What the task asks: Print the records below exactly, with no pictures.

*** Data ***

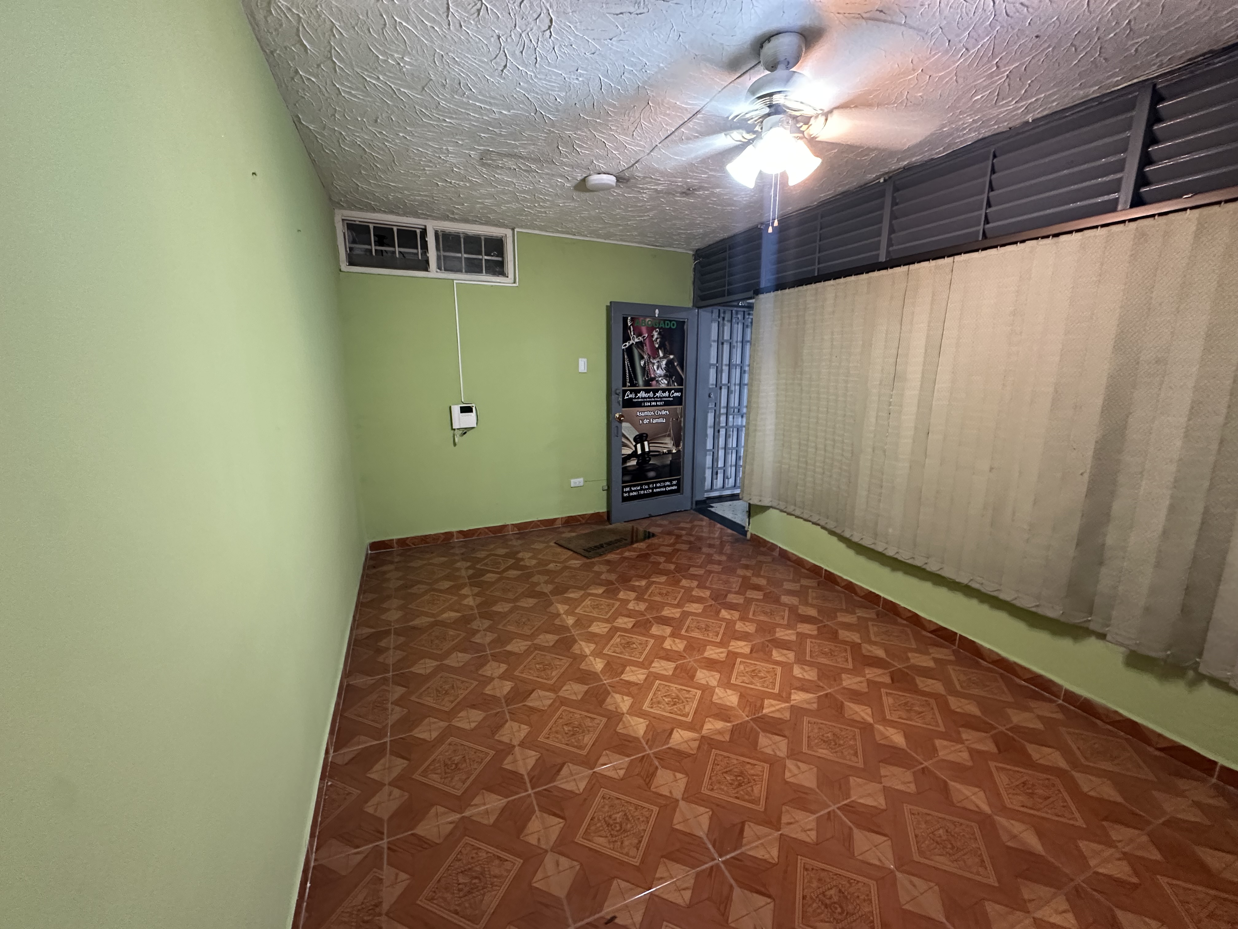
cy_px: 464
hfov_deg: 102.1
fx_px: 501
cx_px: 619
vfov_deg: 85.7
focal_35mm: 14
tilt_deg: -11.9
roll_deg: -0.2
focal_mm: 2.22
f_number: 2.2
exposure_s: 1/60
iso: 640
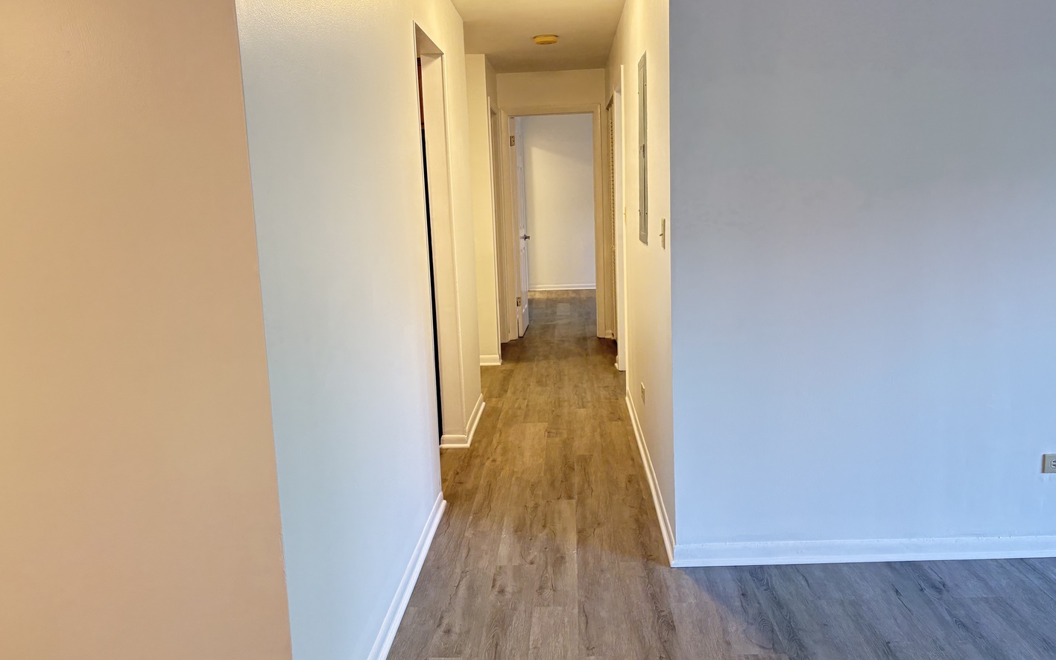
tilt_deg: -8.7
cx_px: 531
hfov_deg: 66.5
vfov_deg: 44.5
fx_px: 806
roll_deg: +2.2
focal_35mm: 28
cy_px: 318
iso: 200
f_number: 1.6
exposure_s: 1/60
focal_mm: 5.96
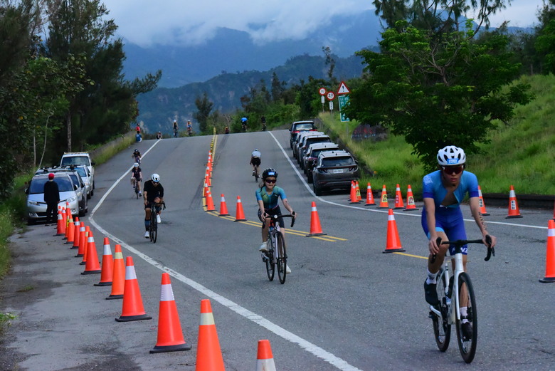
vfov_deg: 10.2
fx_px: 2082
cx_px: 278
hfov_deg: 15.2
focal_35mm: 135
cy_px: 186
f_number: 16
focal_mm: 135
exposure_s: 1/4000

*** End of Data ***

Final answer:
cy_px: 464
hfov_deg: 102.1
fx_px: 501
cx_px: 619
vfov_deg: 85.7
focal_35mm: 14
tilt_deg: -11.9
roll_deg: -0.2
focal_mm: 2.22
f_number: 2.2
exposure_s: 1/60
iso: 640
tilt_deg: -8.7
cx_px: 531
hfov_deg: 66.5
vfov_deg: 44.5
fx_px: 806
roll_deg: +2.2
focal_35mm: 28
cy_px: 318
iso: 200
f_number: 1.6
exposure_s: 1/60
focal_mm: 5.96
vfov_deg: 10.2
fx_px: 2082
cx_px: 278
hfov_deg: 15.2
focal_35mm: 135
cy_px: 186
f_number: 16
focal_mm: 135
exposure_s: 1/4000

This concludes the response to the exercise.